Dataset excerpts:

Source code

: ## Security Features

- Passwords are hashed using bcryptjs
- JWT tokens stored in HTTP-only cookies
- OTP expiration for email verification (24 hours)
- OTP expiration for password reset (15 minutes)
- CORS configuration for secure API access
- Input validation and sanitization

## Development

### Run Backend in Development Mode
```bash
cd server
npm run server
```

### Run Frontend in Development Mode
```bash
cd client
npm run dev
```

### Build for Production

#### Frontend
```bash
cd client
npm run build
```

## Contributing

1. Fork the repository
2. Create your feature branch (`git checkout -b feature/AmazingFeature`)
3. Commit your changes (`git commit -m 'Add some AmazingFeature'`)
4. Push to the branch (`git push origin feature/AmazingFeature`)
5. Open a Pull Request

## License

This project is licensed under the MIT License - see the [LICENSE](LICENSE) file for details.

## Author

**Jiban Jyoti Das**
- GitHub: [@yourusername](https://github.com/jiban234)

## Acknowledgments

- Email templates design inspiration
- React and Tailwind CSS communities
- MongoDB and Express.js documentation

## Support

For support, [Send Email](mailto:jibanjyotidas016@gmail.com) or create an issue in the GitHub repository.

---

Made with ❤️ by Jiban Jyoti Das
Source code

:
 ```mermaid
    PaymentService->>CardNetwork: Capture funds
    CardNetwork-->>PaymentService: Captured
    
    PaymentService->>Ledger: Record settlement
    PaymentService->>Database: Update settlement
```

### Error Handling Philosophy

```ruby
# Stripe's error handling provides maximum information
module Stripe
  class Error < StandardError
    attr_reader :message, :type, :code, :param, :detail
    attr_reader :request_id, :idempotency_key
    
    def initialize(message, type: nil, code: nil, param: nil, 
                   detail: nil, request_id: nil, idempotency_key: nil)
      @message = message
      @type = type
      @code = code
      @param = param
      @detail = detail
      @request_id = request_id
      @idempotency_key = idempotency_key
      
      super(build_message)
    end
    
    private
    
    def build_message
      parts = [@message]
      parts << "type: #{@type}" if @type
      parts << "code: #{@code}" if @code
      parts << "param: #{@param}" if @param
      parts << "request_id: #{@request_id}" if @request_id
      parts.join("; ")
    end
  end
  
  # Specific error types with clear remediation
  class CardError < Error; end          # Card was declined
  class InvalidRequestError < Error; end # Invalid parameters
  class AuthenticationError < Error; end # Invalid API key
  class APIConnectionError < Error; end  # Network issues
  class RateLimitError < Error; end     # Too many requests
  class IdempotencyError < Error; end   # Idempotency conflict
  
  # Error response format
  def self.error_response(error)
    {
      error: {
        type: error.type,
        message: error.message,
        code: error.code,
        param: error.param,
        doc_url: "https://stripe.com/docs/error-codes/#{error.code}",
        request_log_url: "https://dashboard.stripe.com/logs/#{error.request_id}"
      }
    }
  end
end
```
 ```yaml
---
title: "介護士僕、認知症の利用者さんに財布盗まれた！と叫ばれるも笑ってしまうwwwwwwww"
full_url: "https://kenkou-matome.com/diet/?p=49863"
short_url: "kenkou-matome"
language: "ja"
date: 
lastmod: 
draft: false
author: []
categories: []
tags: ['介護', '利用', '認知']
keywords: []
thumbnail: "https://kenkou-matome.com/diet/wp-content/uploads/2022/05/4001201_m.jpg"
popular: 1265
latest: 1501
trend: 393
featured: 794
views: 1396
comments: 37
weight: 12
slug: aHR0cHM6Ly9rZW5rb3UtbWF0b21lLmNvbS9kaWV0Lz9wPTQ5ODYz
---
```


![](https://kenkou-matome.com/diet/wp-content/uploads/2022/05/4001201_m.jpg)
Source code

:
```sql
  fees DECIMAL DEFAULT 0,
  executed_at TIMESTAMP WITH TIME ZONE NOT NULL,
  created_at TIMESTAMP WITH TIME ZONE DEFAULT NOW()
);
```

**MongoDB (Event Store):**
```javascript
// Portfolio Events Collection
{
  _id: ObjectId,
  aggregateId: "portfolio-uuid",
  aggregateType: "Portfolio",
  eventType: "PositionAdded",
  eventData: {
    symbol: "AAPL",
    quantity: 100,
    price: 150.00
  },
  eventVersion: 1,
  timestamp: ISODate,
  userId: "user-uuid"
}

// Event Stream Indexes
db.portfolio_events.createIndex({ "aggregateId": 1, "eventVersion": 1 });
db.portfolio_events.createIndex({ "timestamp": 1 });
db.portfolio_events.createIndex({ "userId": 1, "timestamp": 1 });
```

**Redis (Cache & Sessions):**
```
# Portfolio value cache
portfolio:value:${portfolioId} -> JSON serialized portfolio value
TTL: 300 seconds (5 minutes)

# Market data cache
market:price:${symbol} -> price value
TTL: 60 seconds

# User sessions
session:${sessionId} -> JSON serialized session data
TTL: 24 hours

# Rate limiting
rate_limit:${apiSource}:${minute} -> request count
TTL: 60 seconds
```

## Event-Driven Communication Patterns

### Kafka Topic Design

= WHAT TO DO =
Filter the records for the word "Development" and show every line that has it.

= EXPECTED OUTPUT =
## Development
### Run Backend in Development Mode
### Run Frontend in Development Mode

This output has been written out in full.